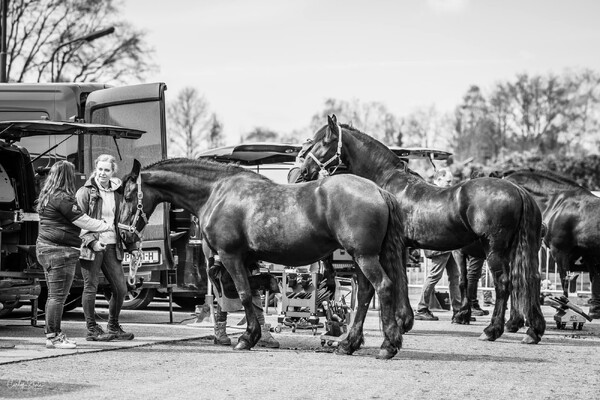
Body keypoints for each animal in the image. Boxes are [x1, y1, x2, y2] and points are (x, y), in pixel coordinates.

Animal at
⁂
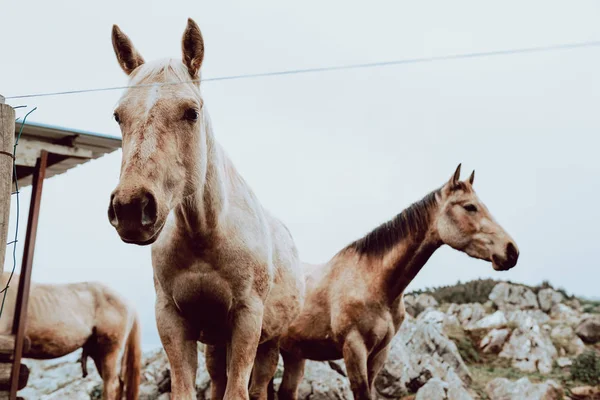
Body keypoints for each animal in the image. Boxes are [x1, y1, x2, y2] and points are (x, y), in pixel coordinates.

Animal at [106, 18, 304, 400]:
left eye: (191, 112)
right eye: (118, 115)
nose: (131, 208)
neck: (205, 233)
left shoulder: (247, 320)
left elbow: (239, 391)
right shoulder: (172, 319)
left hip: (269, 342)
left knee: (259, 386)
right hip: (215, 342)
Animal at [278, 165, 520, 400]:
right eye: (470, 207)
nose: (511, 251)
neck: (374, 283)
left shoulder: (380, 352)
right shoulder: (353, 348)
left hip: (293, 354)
⁂
In the listing above, locate the line with "right eye: (118, 115)" and the line with "right shoulder: (353, 348)", then extract exactly those lines and every line between them, and nothing more.

right eye: (118, 115)
nose: (131, 208)
neck: (205, 233)
left shoulder: (247, 320)
left elbow: (239, 391)
right shoulder: (172, 319)
left hip: (269, 342)
left knee: (259, 386)
right hip: (215, 342)
Animal at [278, 165, 520, 400]:
right eye: (470, 207)
nose: (511, 251)
neck: (374, 283)
left shoulder: (380, 352)
right shoulder: (353, 348)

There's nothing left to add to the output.